Fire Cloud...
An irregular marking on the exterior of Native American pottery: usually resulting from burning fuel coming in direct contact with the vessel during firing

Thursday, 21 May 2009

Ranch Apocalypse

Waco, Texas
We drove to Waco yesterday to see what's left of the Branch Davidian compound and also to see the Texas Ranger Museum. The compound is about ten miles outside Waco just off Farm Road 2491.


As we drive though this bucolic and sparsely populated area, I can't help visualizing carloads full of FBI Agents in black Suburban SUVs and an occasional flatbed truck hauling out an Abrams M1A1 tank or some other exotic piece of equipment.


The original Government raid on Mt. Carmel in 1993 went badly wrong, leaving four dead ATF agents and six dead Branch Davidians. The FBI took over at that point because of the death of Federal agents and a 51-day standoff began.
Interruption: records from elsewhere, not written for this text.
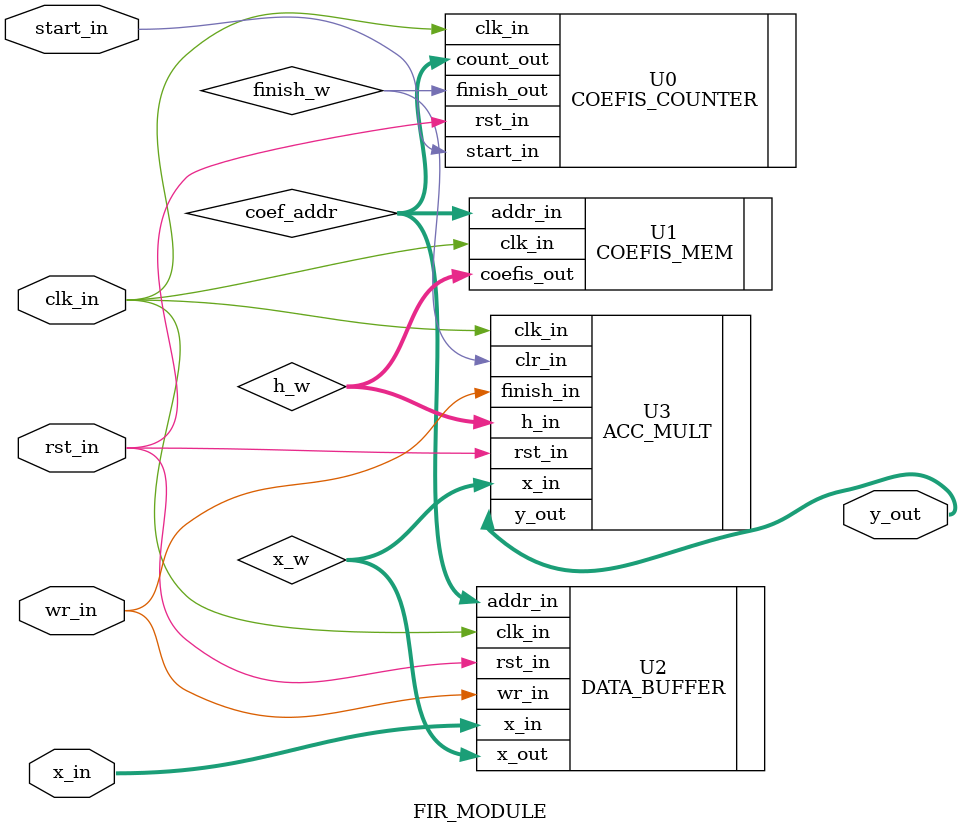
<source format=sv>
module FIR_MODULE
#(parameter ADDR_WIDTH=8, parameter coef_bank = "coefis0.txt", parameter N = 251)
(
	input						clk_in,
	input						rst_in,
	input						start_in,
	input						wr_in,
	input 		[11:0]	x_in,
	output 		[11:0]	y_out
);

	reg	[11:0] coefis_h;
	wire	[ADDR_WIDTH-1:0] coef_addr;
	reg	[11:0]	x_reg;
	reg	[23:0]	y_reg;
	wire	[11:0]	x_w;
	wire	signed [15:0]	h_w;
	wire				finish_w;
	
	
	
	COEFIS_COUNTER #(
		.ADDR_WIDTH		(ADDR_WIDTH), 
		.N					(N))
	U0(
		.clk_in			(clk_in),
		.rst_in			(rst_in),
		.start_in		(start_in),
		.finish_out		(finish_w),
		.count_out		(coef_addr)
	);
	
	COEFIS_MEM #(
		.ADDR_WIDTH		(ADDR_WIDTH),
		.coef_txt		("coefis0.txt")
	)
	U1(
		.clk_in			(clk_in),
		.addr_in			(coef_addr),
		.coefis_out		(h_w)
	);
	
	DATA_BUFFER #(
		.ADDR 			(ADDR_WIDTH), 
		.N 				(N))
	U2(
		.clk_in			(clk_in),
		.rst_in			(rst_in),
		.wr_in			(wr_in),
		//.rd_in			(rd_in),
		.addr_in			(coef_addr),
		.x_in				(x_in),
		.x_out			(x_w)
	);
	
	ACC_MULT U3(
		.clk_in			(clk_in),
		.rst_in			(rst_in),
		.clr_in			(finish_w),
		.finish_in		(wr_in),
		.x_in				(x_w),
		.h_in				(h_w),
		.y_out			(y_out)
	);

endmodule
</source>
The siege ended even more badly than it began with the death of 82 Branch Davidians. Autopsies revealed that 20 had been shot to death and the rest died in a flaming building, including 20 children and two pregnant women. If you read Wiki about David Koresh, you find that Mt. Carmel had a somewhat turbulent history even before this disaster.

"By late 1987, George Roden's support had withered. To regain it, he challenged Koresh to a contest to raise the dead, even digging up one corpse to practice on it. Koresh went to authorities to file charges of corpse abuse against Roden, but was told he would have to show proof (such as a photograph of the corpse). Koresh returned to Mount Carmel in camouflage, with seven armed followers. All but one - who managed to escape - were arrested by the local police, who had been alerted by the sound of gunfire.[1] When deputy sheriffs arrived, they found Koresh and six followers firing their rifles at Roden, who was also armed. Roden had already suffered a minor gunshot wound and was pinned down behind a tree at the Compound. The sheriff called into the chapel by telephone and talked Koresh into surrender.[6] As a result of the incident, Koresh and his followers were charged with attempted murder. At the trial, Koresh testified that he went to Mount Carmel to uncover evidence of corpse abuse by George Roden. Koresh's followers were acquitted, and in Koresh's case a mistrial was declared."

It was always a strange place. Now the compound has a sign warning off trespassers. We drive in and take some snapshots of a granite stone and a small new church. A man comes out of the church to stare at us, so we wave "hello". Today we are the only visitors.


Koresh took over Mt. Carmel in 1989.

In 1989 Roden murdered Wayman Dale Adair with an axe blow to the skull after Adair stated his belief that he (Adair) was the true Messiah.[7] Roden was convicted of murder and imprisoned in a mental hospital at Vernon, Texas. Because Roden owed thousands of dollars in unpaid taxes, Mount Carmel was placed for sale. Koresh and his followers raised the money and purchased the property, which he subsequently renamed "Ranch Apocalypse."[1] Roden continued to harass the Koresh faction by filing legal papers while imprisoned. When Koresh and his followers reclaimed Mt. Carmel, they discovered that tenants who had rented from Roden had left behind a methamphetamine laboratory, which Koresh reported to the local police department and asked to have removed.[8]

A UPS driver reported that a package broken open on delivery contained grenade casings and black powder. That and the frequent sound of automatic weapons fire led to the ill-fated ATF raid on the compound.

The Texas Ranger Musuem is interesting. They have a 45 minute video about the 185 year history of the Rangers and lots of very pretty firearms elaborately engraved. The many portraits of the rangers seem less steely-eyed than I had imagined.

After that we visit relatives in Killeen and are treated to a Texas steak dinner.